I’ve seen the TV shows. The ones where people ask questions about messages from loved ones “on the other side.” The ones where people “feel a presence” in their house or get help from someone who then mysteriously disappears. Always pragmatic, I think there are logical explanations. Or, I did. One night a few months back, driving home from work, a truck suddenly stopped right in my lane. I had enough time to avoid it but just barely. I had been listening to the radio and, as the song ended, I heard very clearly – and quite loud – ELAINE! The voice was so real that, without a thought, I turned to look behind me to see who it was. It was when I turned back around that I saw the truck. Ok, Mom? If that was you… as I fully suspect it was… I’m a little wigged out but thank you.

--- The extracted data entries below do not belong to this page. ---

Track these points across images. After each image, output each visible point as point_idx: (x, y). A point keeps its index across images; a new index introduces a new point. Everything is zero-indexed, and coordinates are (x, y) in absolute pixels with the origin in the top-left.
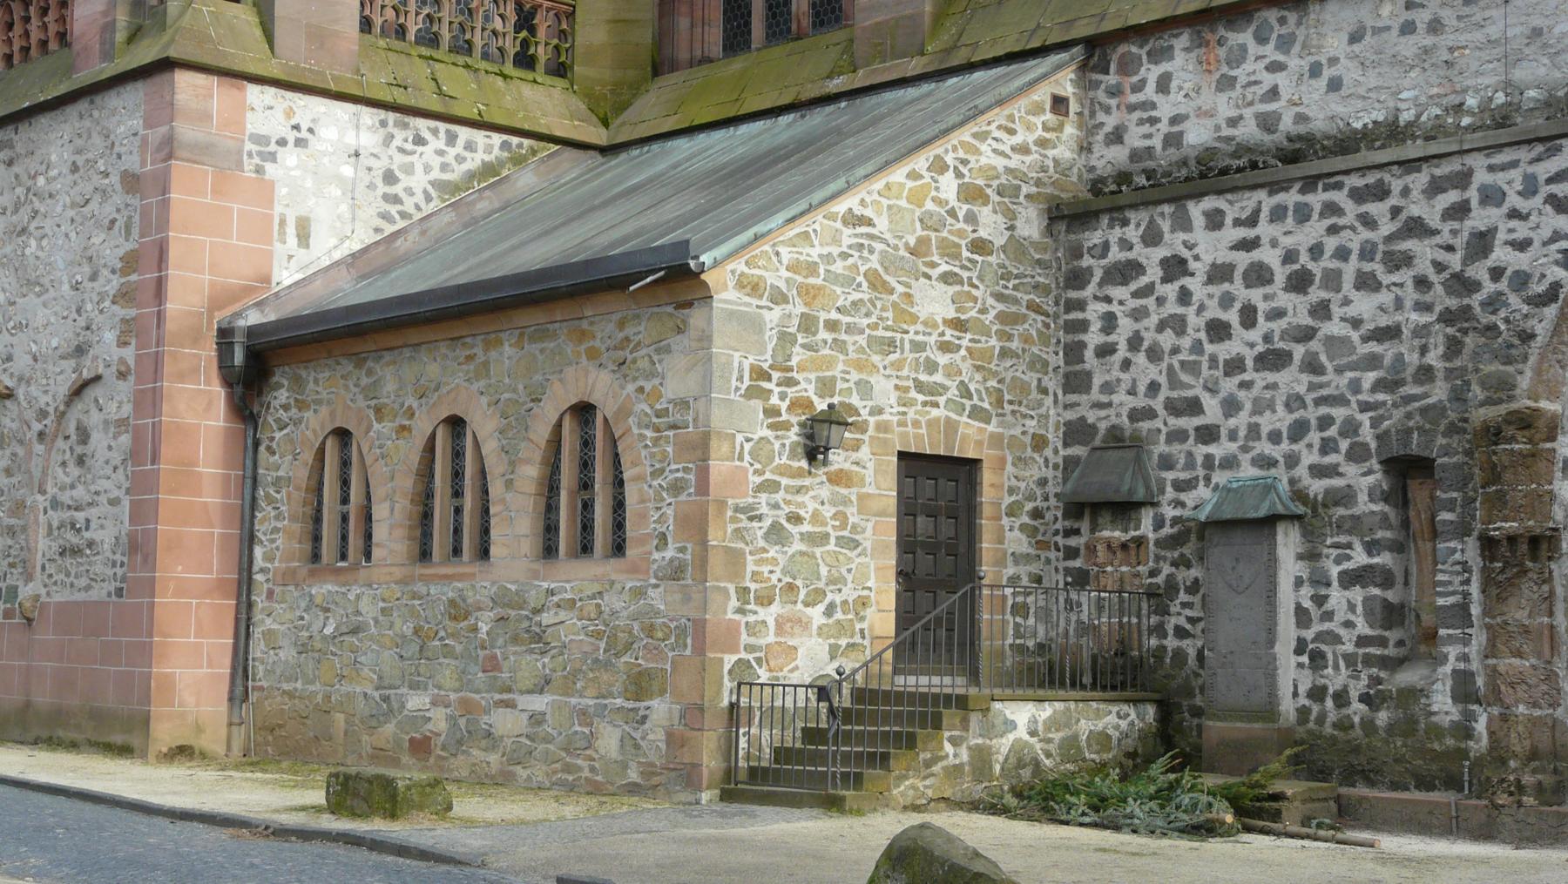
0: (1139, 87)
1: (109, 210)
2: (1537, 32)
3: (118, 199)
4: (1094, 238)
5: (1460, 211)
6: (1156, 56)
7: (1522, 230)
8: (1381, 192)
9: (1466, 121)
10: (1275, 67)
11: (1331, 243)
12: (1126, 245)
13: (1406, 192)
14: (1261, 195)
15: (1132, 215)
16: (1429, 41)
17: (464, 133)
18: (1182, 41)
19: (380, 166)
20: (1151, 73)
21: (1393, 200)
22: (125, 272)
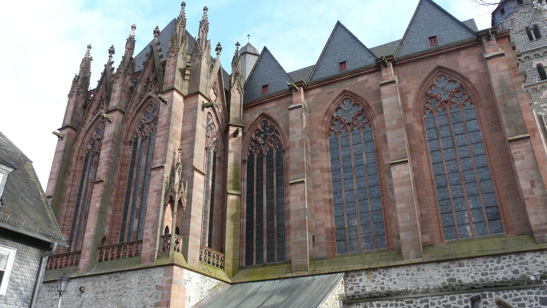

I’m starting to give this much more serious thought. People watching over us. People just plain watching us. Do we come with a rating? Do they know when our day is G-rated and when it switches to PG-13 or even X? This concerns me. Our parents know everything about us – well, everything that we choose to share with them plus whatever they discover through their covert FBI techniques (“Family Business Investigation,” that is). I wouldn’t have appreciated my parents hovering around the foot of my bed, critiquing my marital ministrations when they were alive – the idea that they’re doing it from “the other side” is disturbing. If it’s true that there are always people around us, do they tattle? Does Granny run to Mom when I use inappropriate language? Does Mom tell Dad when I’m not exactly behaving like a lady? If she does, it really explains those sudden, ill-timed leg cramps. Man… I am SO grounded some day!